Using your data from part A, plot a graph of d (vertical
axis) vs. t2 (horizontal axis) . Draw a "best
fit" straight line through the points.
A1. Is the graph linear?
A2. What does it mean if the graph is linear?
A3. What does a linear graph indicate about the acceleration
of rolling objects?
A4. Does your data support hypothesis A? Briefly justify your
answer.
QUESTIONS FOR HYPOTHESIS B
Using your data from part B calculate d/t2 and
h/L. Then plot a graph of d/t2 vs. h/L with h/L on the horizontal axis. Draw a "best fit" straight line
through the points.
B1. Is the graph linear?
B2. What does it mean if the graph is linear?
B3. Does your data support hypothesis B? Briefly justify
your answer
QUESTIONS FOR HYPOTHESIS C
The average speed of an object under constant acceleration
is distance divided by time.
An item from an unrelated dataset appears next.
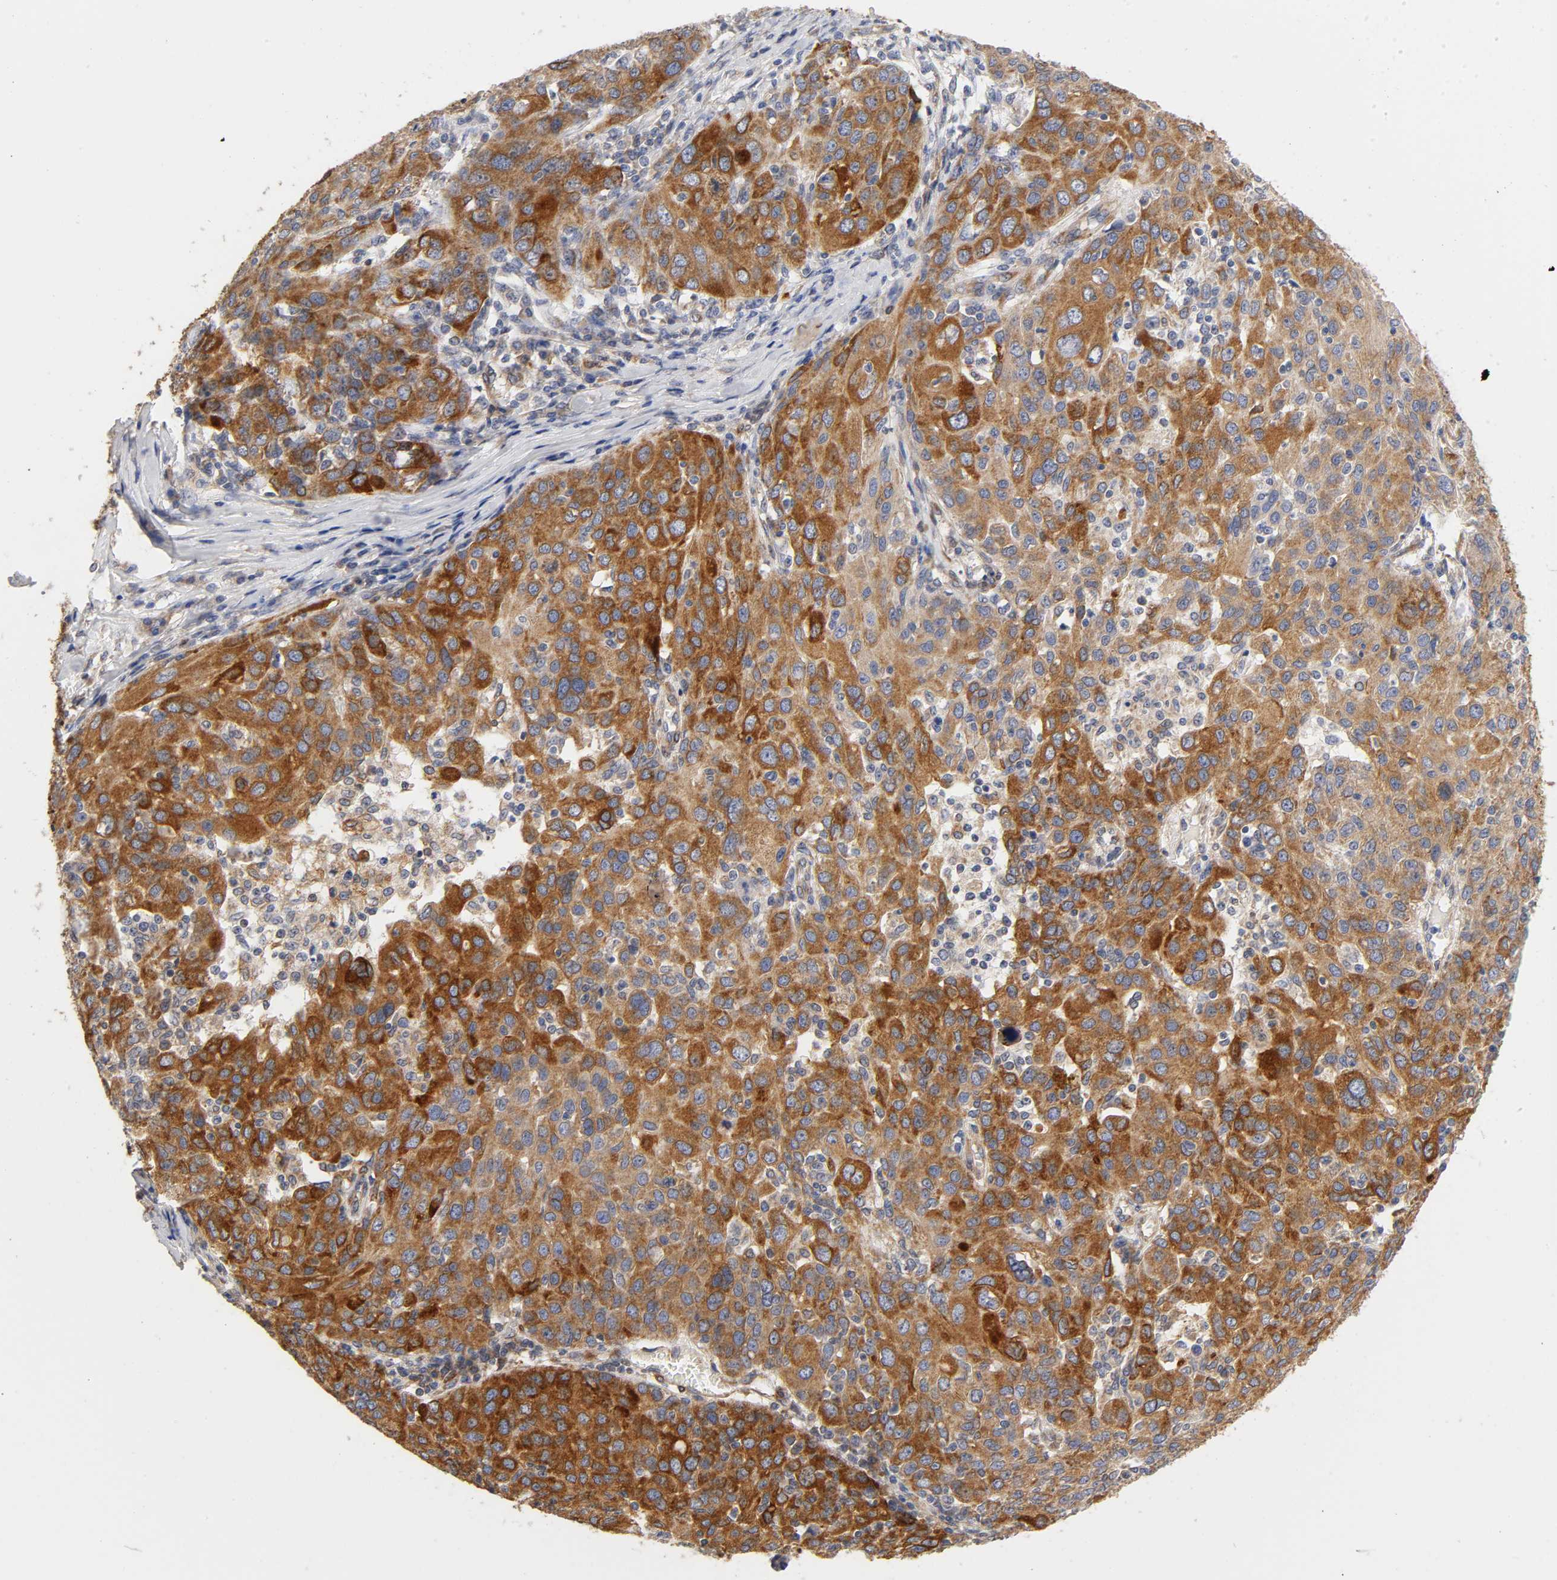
{"staining": {"intensity": "strong", "quantity": ">75%", "location": "cytoplasmic/membranous"}, "tissue": "ovarian cancer", "cell_type": "Tumor cells", "image_type": "cancer", "snomed": [{"axis": "morphology", "description": "Carcinoma, endometroid"}, {"axis": "topography", "description": "Ovary"}], "caption": "This histopathology image reveals ovarian cancer (endometroid carcinoma) stained with immunohistochemistry to label a protein in brown. The cytoplasmic/membranous of tumor cells show strong positivity for the protein. Nuclei are counter-stained blue.", "gene": "POR", "patient": {"sex": "female", "age": 50}}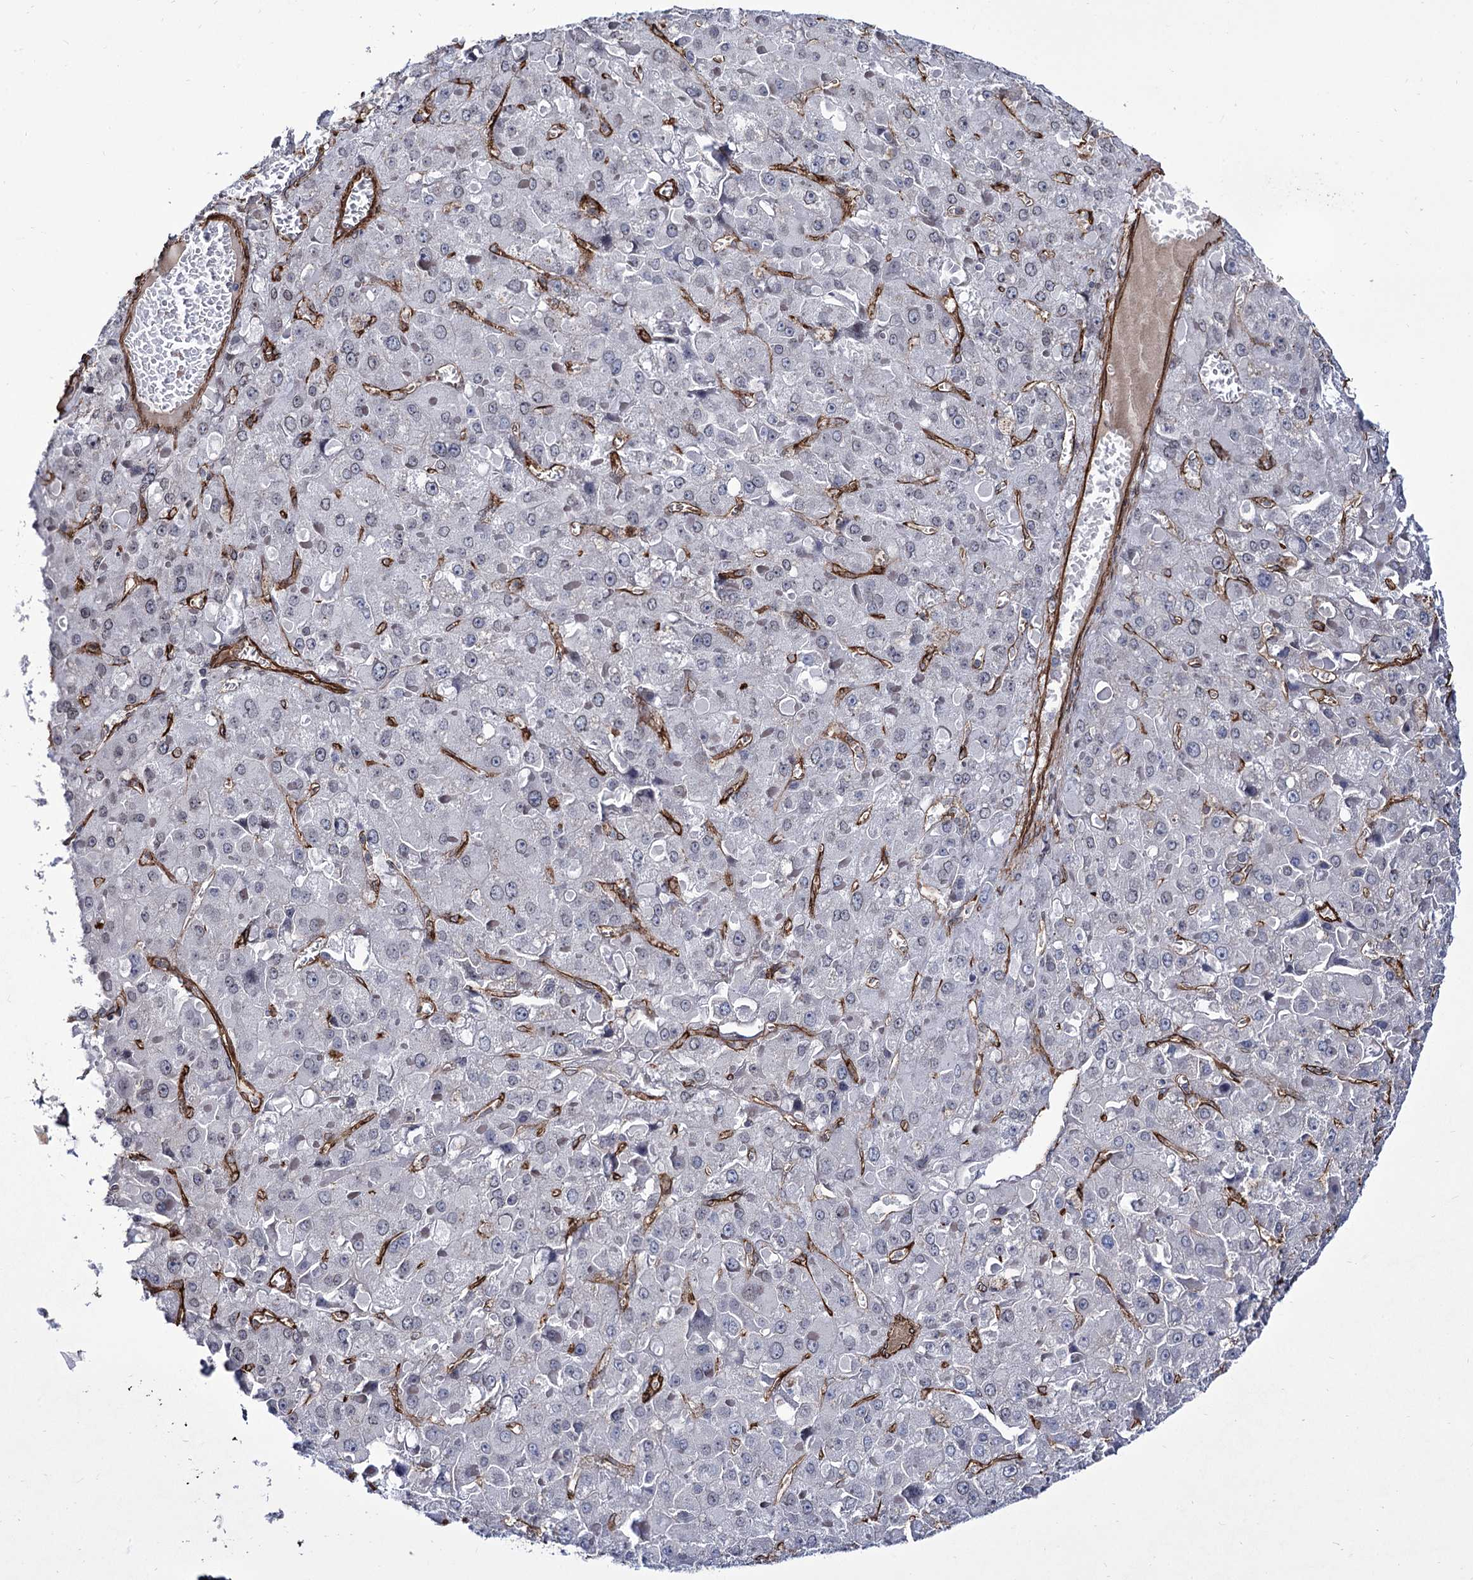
{"staining": {"intensity": "negative", "quantity": "none", "location": "none"}, "tissue": "liver cancer", "cell_type": "Tumor cells", "image_type": "cancer", "snomed": [{"axis": "morphology", "description": "Carcinoma, Hepatocellular, NOS"}, {"axis": "topography", "description": "Liver"}], "caption": "DAB (3,3'-diaminobenzidine) immunohistochemical staining of human liver cancer displays no significant expression in tumor cells.", "gene": "ZC3H12C", "patient": {"sex": "female", "age": 73}}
Plot a graph of d vs. t with t on the horizontal axis.
Draw a "best fit"
straight line through the points.
C1. Is the graph linear?
C2. What does it mean if the graph is linear?
C3. Does your data support hypothesis C?
GENERAL QUESTIONS
G1. What are the variables in this experiment?
G2. How did you control the can to be sure it did not roll off the side of the
board? Would this have any affect on the precision or accuracy of your measurements?
G3. How can you tell whether or not the points on the graph represent a linear
relationship? Would you expect them to be perfectly linear? Why or why not?
G4. Briefly discuss the problems encountered in making kinematic conclusions from
experimental data. Don't confuse the process of collecting data with the process
of drawing conclusions from it.